** DATA RECORDS follows **
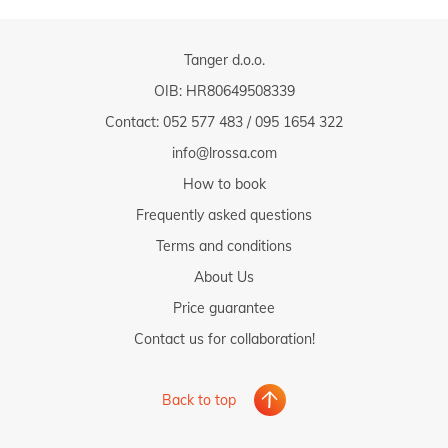
Tanger d.o.o.
OIB: HR80649508339
Contact:
052 577 483
/
095 1654 322
info@lrossa.com
How to book
Frequently asked questions
Terms and conditions
About Us
Price guarantee
Contact us for collaboration!
Back to top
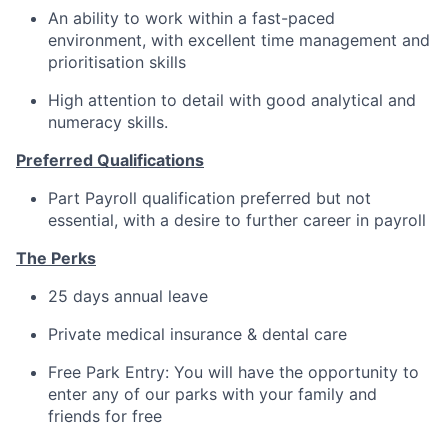
An ability to work within a fast-paced
environment, with excellent time management and
prioritisation skills
High attention to detail with good analytical and
numeracy skills.
Preferred Qualifications
Part Payroll qualification preferred but not
essential, with a desire to further career in payroll
The Perks
25 days annual leave
Private medical insurance & dental care
Free Park Entry: You will have the opportunity to
enter any of our parks with your family and
friends for free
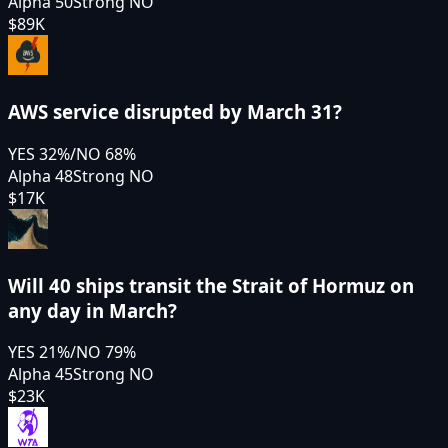
Alpha 50
Strong NO
$89K
AWS service disrupted by March 31?
YES
32
%
/
NO
68
%
Alpha 48
Strong NO
$17K
Will 40 ships transit the Strait of Hormuz on
any day in March?
YES
21
%
/
NO
79
%
Alpha 45
Strong NO
$23K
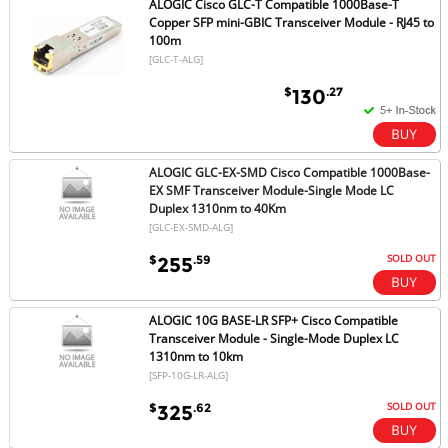
ALOGIC Cisco GLC-T Compatible 1000Base-T
Copper SFP mini-GBIC Transceiver Module - RJ45 to
100m
[GLC-T-ALG]
$
.27
130
ALOGIC GLC-EX-SMD Cisco Compatible 1000Base-
EX SMF Transceiver Module-Single Mode LC
Duplex 1310nm to 40Km
[GLC-EX-SMD-ALG]
SOLD OUT
$
.59
255
ALOGIC 10G BASE-LR SFP+ Cisco Compatible
Transceiver Module - Single-Mode Duplex LC
1310nm to 10km
[SFP-10G-LR-ALG]
SOLD OUT
$
.62
325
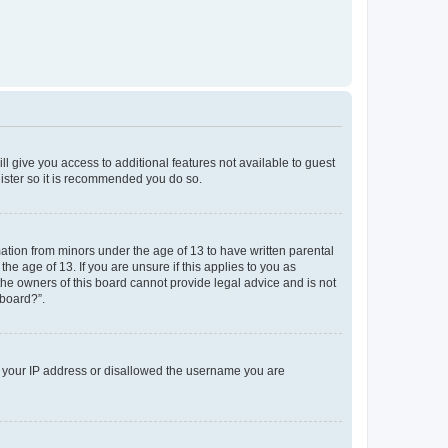
ll give you access to additional features not available to guest
gister so it is recommended you do so.
mation from minors under the age of 13 to have written parental
e age of 13. If you are unsure if this applies to you as
 the owners of this board cannot provide legal advice and is not
 board?”.
ed your IP address or disallowed the username you are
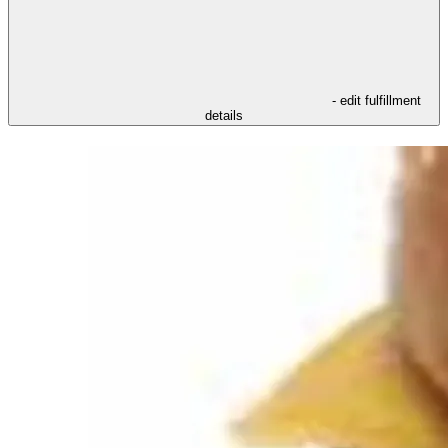
- edit fulfillment
details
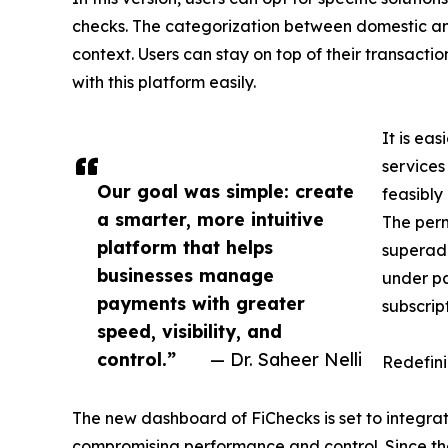
checks. The categorization between domestic and 
context. Users can stay on top of their transacti
with this platform easily.
It is ea
services
Our goal was simple: create
feasibly
a smarter, more intuitive
The perm
platform that helps
superad
businesses manage
under pa
payments with greater
subscrip
speed, visibility, and
control.”
— Dr. Saheer Nelli
Redefinin
The new dashboard of FiChecks is set to integra
compromising performance and control. Since the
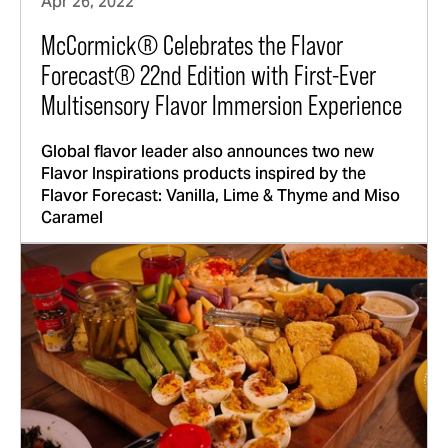
Apr 26, 2022
McCormick® Celebrates the Flavor
Forecast® 22nd Edition with First-Ever
Multisensory Flavor Immersion Experience
Global flavor leader also announces two new
Flavor Inspirations products inspired by the
Flavor Forecast: Vanilla, Lime & Thyme and Miso
Caramel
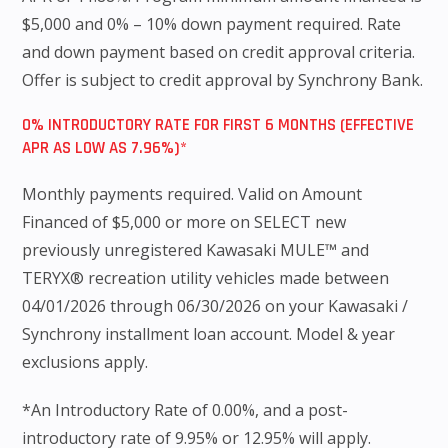
$5,000 and 0% – 10% down payment required. Rate
and down payment based on credit approval criteria.
Offer is subject to credit approval by Synchrony Bank.
0% INTRODUCTORY RATE FOR FIRST 6 MONTHS (EFFECTIVE
APR AS LOW AS 7.96%)*
Monthly payments required. Valid on Amount
Financed of $5,000 or more on SELECT new
previously unregistered Kawasaki MULE™ and
TERYX® recreation utility vehicles made between
04/01/2026 through 06/30/2026 on your Kawasaki /
Synchrony installment loan account. Model & year
exclusions apply.
*An Introductory Rate of 0.00%, and a post-
introductory rate of 9.95% or 12.95% will apply.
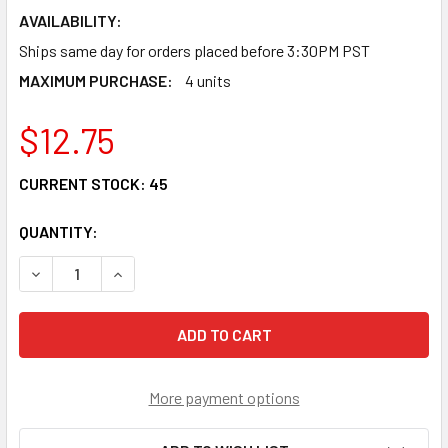
AVAILABILITY:
Ships same day for orders placed before 3:30PM PST
MAXIMUM PURCHASE:
4 units
$12.75
CURRENT STOCK:
45
QUANTITY:
DECREASE QUANTITY OF DINRAIL-19 - METAL DIN RAIL, 19
INCREASE QUANTITY OF DINRAIL-19 - METAL DI
More payment options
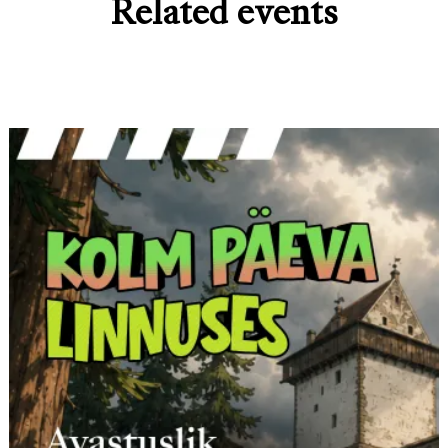
Related events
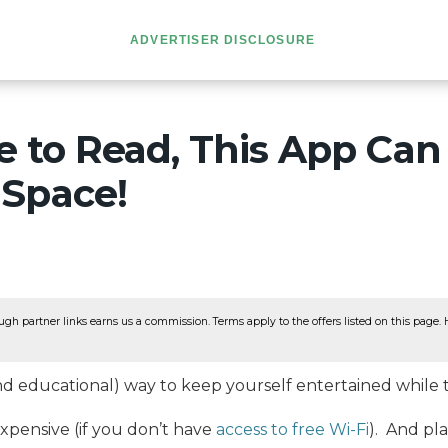
ADVERTISER DISCLOSURE
ke to Read, This App Can
Space!
ugh partner links earns us a commission. Terms apply to the offers listed on this page. He
nd educational) way to keep yourself entertained while t
expensive (if you don’t have
access to free Wi-Fi
). And pl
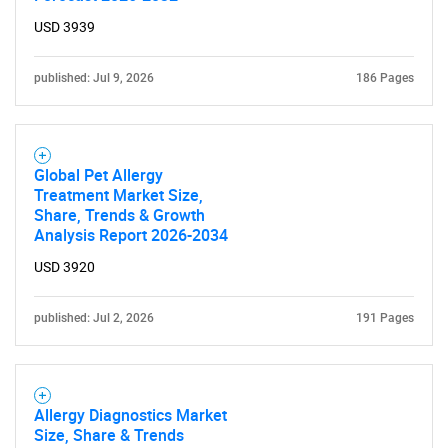
USD 3939
published: Jul 9, 2026
186 Pages
Global Pet Allergy
Treatment Market Size,
Share, Trends & Growth
Analysis Report 2026-2034
USD 3920
published: Jul 2, 2026
191 Pages
Allergy Diagnostics Market
Size, Share & Trends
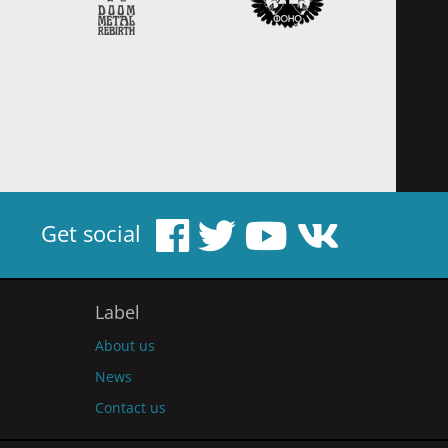
Get social
Label
About us
News
Contact us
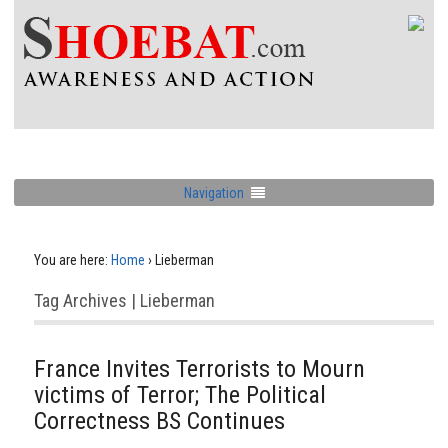
Navigation
You are here:
Home
›
Lieberman
Tag Archives | Lieberman
France Invites Terrorists to Mourn
victims of Terror; The Political
Correctness BS Continues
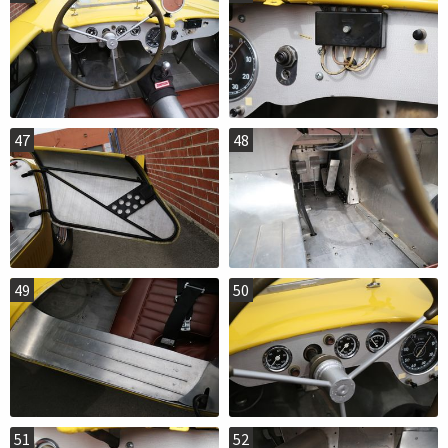
47
48
49
50
51
52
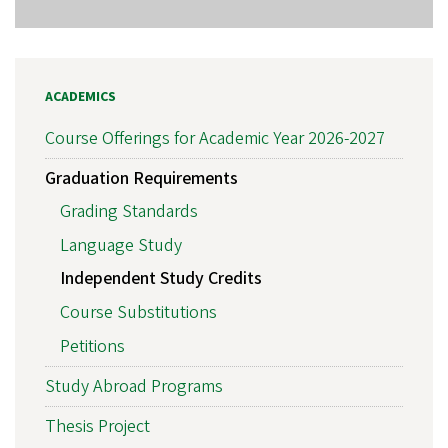
ACADEMICS
Course Offerings for Academic Year 2026-2027
Graduation Requirements
Grading Standards
Language Study
Independent Study Credits
Course Substitutions
Petitions
Study Abroad Programs
Thesis Project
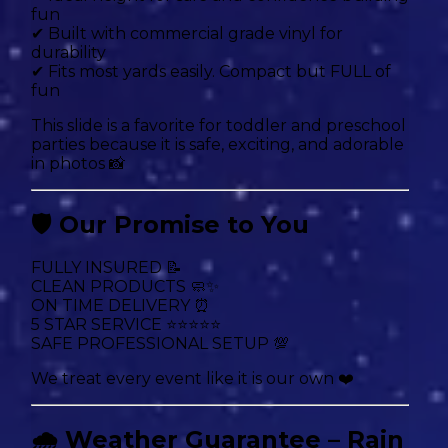
fun
✔ Built with commercial grade vinyl for
durability
✔ Fits most yards easily. Compact but FULL of
fun
This slide is a favorite for toddler and preschool
parties because it is safe, exciting, and adorable
in photos 📸
🛡 Our Promise to You
FULLY INSURED 📝
CLEAN PRODUCTS 🧼✨
ON TIME DELIVERY ⏰
5 STAR SERVICE ⭐⭐⭐⭐⭐
SAFE PROFESSIONAL SETUP 💯
We treat every event like it is our own ❤️
🌧 Weather Guarantee – Rain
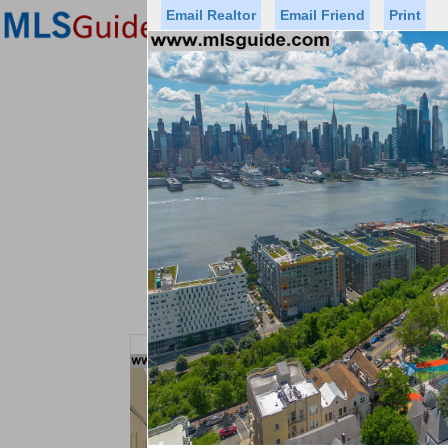
Email Realtor
Email Friend
Print
Premier Agents
Find a Of
Status
Price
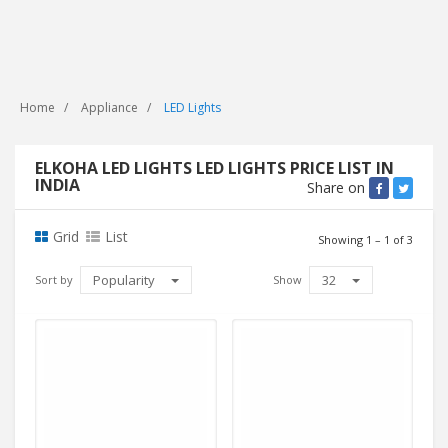
Home
Appliance
LED Lights
ELKOHA LED LIGHTS LED LIGHTS PRICE LIST IN
INDIA
Share on
Grid
List
Showing 1 – 1 of 3
Popularity
32
Sort by
Show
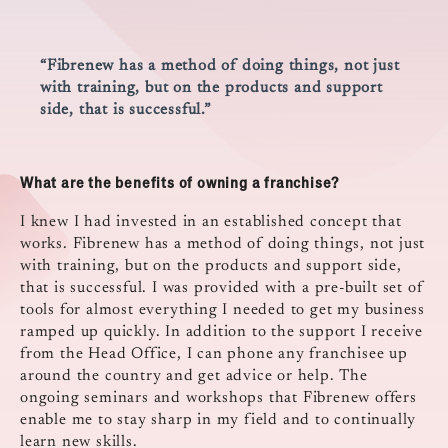
“Fibrenew has a method of doing things, not just
with training, but on the products and support
side, that is successful.”
What are the benefits of owning a franchise?
I knew I had invested in an established concept that
works. Fibrenew has a method of doing things, not just
with training, but on the products and support side,
that is successful. I was provided with a pre-built set of
tools for almost everything I needed to get my business
ramped up quickly. In addition to the support I receive
from the Head Office, I can phone any franchisee up
around the country and get advice or help. The
ongoing seminars and workshops that Fibrenew offers
enable me to stay sharp in my field and to continually
learn new skills.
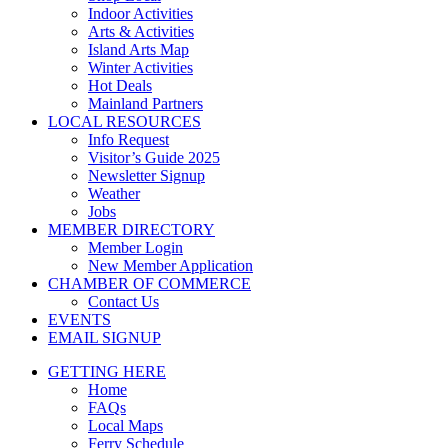
Indoor Activities
Arts & Activities
Island Arts Map
Winter Activities
Hot Deals
Mainland Partners
LOCAL RESOURCES
Info Request
Visitor’s Guide 2025
Newsletter Signup
Weather
Jobs
MEMBER DIRECTORY
Member Login
New Member Application
CHAMBER OF COMMERCE
Contact Us
EVENTS
EMAIL SIGNUP
GETTING HERE
Home
FAQs
Local Maps
Ferry Schedule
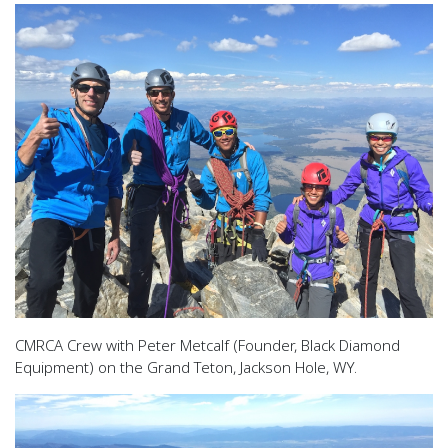
CMRCA Crew with Peter Metcalf (Founder, Black Diamond
Equipment) on the Grand Teton, Jackson Hole, WY.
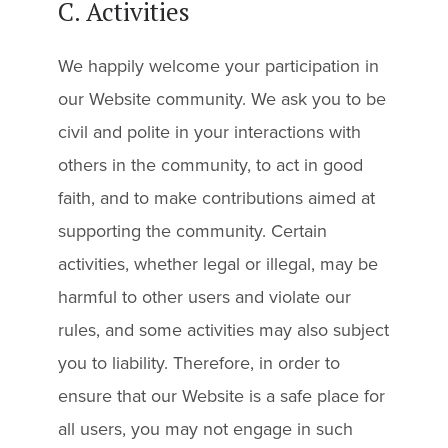
C. Activities
We happily welcome your participation in
our Website community. We ask you to be
civil and polite in your interactions with
others in the community, to act in good
faith, and to make contributions aimed at
supporting the community. Certain
activities, whether legal or illegal, may be
harmful to other users and violate our
rules, and some activities may also subject
you to liability. Therefore, in order to
ensure that our Website is a safe place for
all users, you may not engage in such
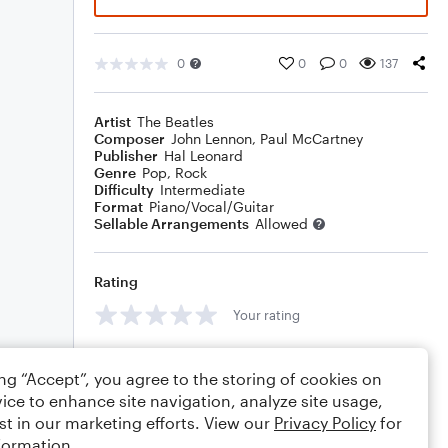
0
0
0
137
Artist
The Beatles
Composer
John Lennon
,
Paul McCartney
Publisher
Hal Leonard
Genre
Pop
,
Rock
Difficulty
Intermediate
Format
Piano/Vocal/Guitar
Sellable Arrangements
Allowed
Rating
Your rating
Comments
ing “Accept”, you agree to the storing of cookies on
ice to enhance site navigation, analyze site usage,
st in our marketing efforts. View our
Privacy Policy
for
formation.
Editing tips
Comment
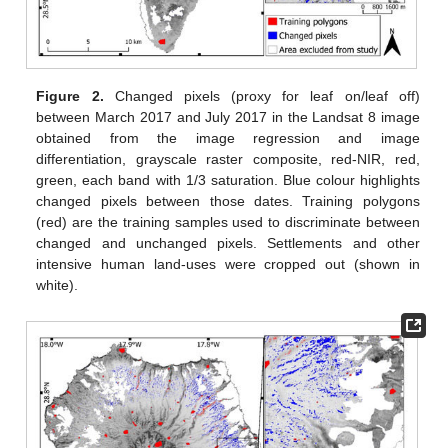
Figure 2.
Changed pixels (proxy for leaf on/leaf off)
between March 2017 and July 2017 in the Landsat 8 image
obtained from the image regression and image
differentiation, grayscale raster composite, red-NIR, red,
green, each band with 1/3 saturation. Blue colour highlights
changed pixels between those dates. Training polygons
(red) are the training samples used to discriminate between
changed and unchanged pixels. Settlements and other
intensive human land-uses were cropped out (shown in
white).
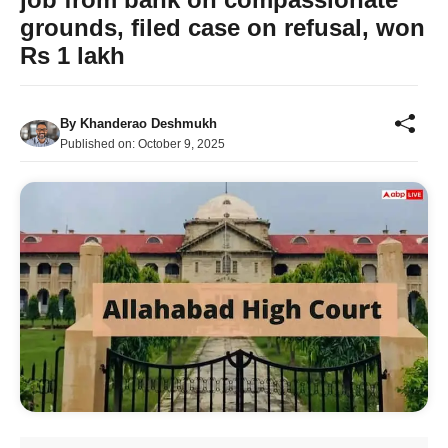
grounds, filed case on refusal, won
Rs 1 lakh
By
Khanderao Deshmukh
Published on:
October 9, 2025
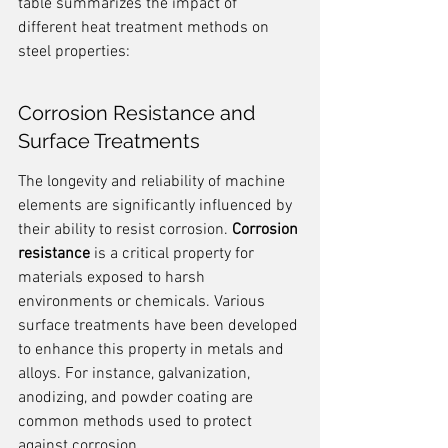
table summarizes the impact of 
different heat treatment methods on 
steel properties:
Corrosion Resistance and 
Surface Treatments
The longevity and reliability of machine 
elements are significantly influenced by 
their ability to resist corrosion. 
Corrosion 
resistance
 is a critical property for 
materials exposed to harsh 
environments or chemicals. Various 
surface treatments have been developed 
to enhance this property in metals and 
alloys. For instance, galvanization, 
anodizing, and powder coating are 
common methods used to protect 
against corrosion.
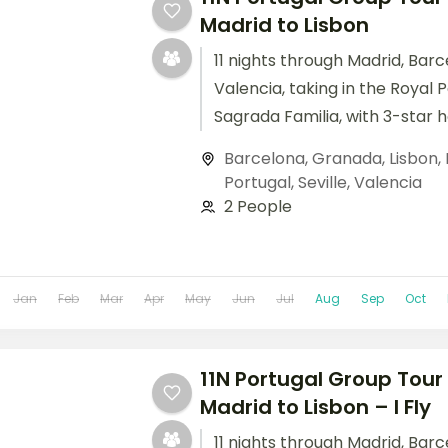
Madrid to Lisbon
11 nights through Madrid, Barc
Valencia, taking in the Royal 
Sagrada Familia, with 3-star 
breakfast daily.
Barcelona
,
Granada
,
Lisbon
,
Portugal
,
Seville
,
Valencia
2 People
Jan
Feb
Mar
Apr
May
Jun
Jul
Aug
Sep
Oct
11N Portugal Group Tour 
Madrid to Lisbon – I Fly
11 nights through Madrid, Barc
** End of DATA RECORDS **
▶ TASK PROMPT: Throughout the records above, find the lines in which the word "required" appears and return them.

▶ OUTPUT OF THE TASK:
$5,000 and 0% – 10% down payment required. Rate
Monthly payments required. Valid on Amount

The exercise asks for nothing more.